In the second-last sermon, “My Pilot” – a meditation on the events of Good Friday – Dau contemplates the blessings of the death of Christ,
[Jesus] has entered the dark unknown that lies ahead of everyone of us, and has filled its shuddering gloom with His presence. To Him earth’s pilgrims rightfully look for direction and support as they set their foot into the mysterious valley which lies just at the end of their journey. He alone is recognized as the experienced guide that can bring the weary wanderer safely home. 1
Perhaps Dau’s observation struck me because, since my mother’s funeral (and in the context of COVID and the continuously tragic news from Ukraine), I’ve been thinking about mortality a lot. The thought that the death of Christ not only provides humanity with an atoning sacrifice for sin, but also gives us one who, in some way, accompanies us in our own experience of dying is welcome, given the inevitability of it all. But there’s more going on here than Jesus being a tour guide through death – like some mythical ferryman.

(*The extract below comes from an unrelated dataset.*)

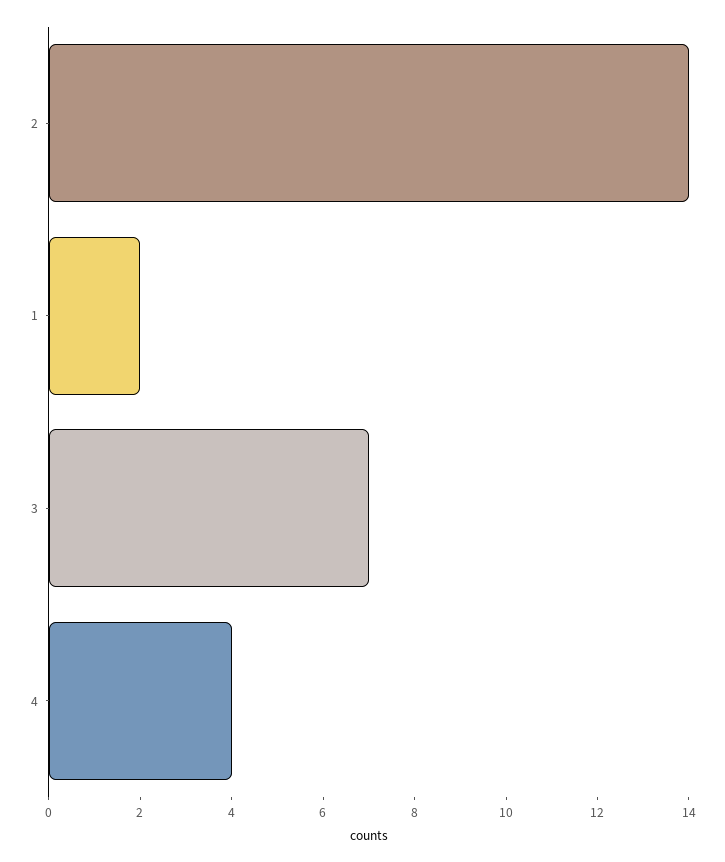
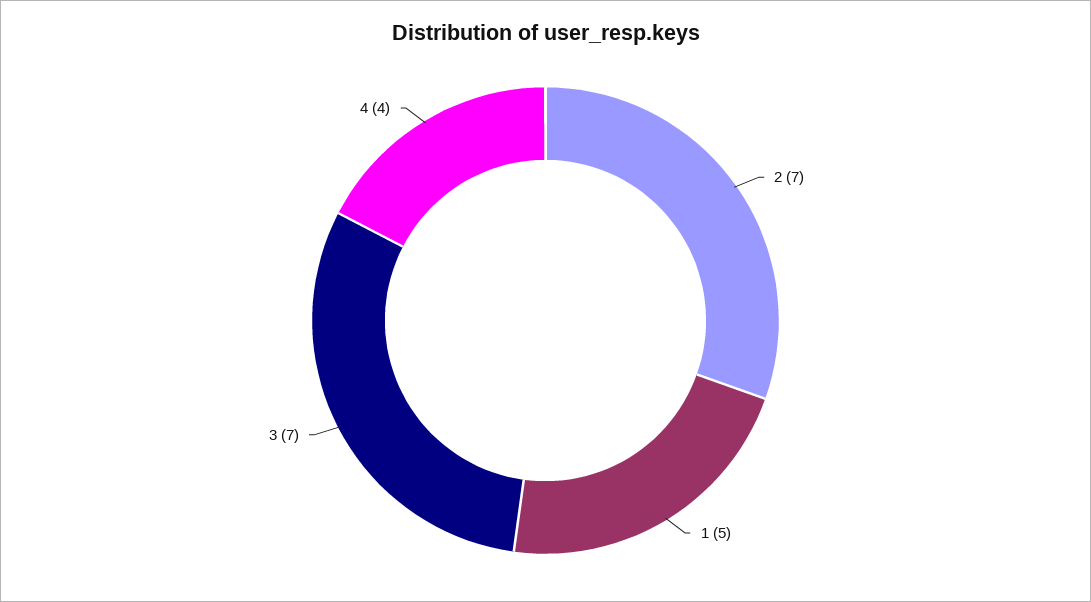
2: 14 -> 7
1: 2 -> 5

Andrew Root sees it this way:
When God perishes with Jesus, death and nothingness itself is filled with God’s being, surrounding it in love, turning it to serve God. …giving God’s very being to death, death cannot hold God. God enters time… through barren wombs (Genesis 20) and the cries of slavery (Exod. 3:9), but when the eternal enters through death (the impossible), death is taken into the eternal and life bursts forth.… And while the being of God experiences the fullness of death in the perishing Jesus, this God is eternal, raising the dead Jesus into the eternal. Through death, life springs. 2
The place where God meets us with life is precisely the place where life has become impossible for us. This insight from Scripture is echoed in interviews that Root describes with people who have had some experience with the reality of God in their lives. In every case, the awareness of divine grace came in times of life where all else was exhausted – where the possibilities of human flourishing were at an absolute dead end. It’s not just that Jesus meets us in his Good Friday. It’s that we meet Jesus in our own Fridays – our own worst Fridays.
Good Friday isn’t just a stop over on our way to Easter Sunday. It is the point of Easter Sunday.
April 6, 2022
1 Dau, W. H. T. 1920. He loved me, and gave Himself for me: for the quiet hour during Holy Week. St. Louis: Concordia Pub. House. p.71-72
2Root, Andrew. Christopraxis: A Practical Theology of the Cross. Minneapolis: Fortress Press, 2014. p.112.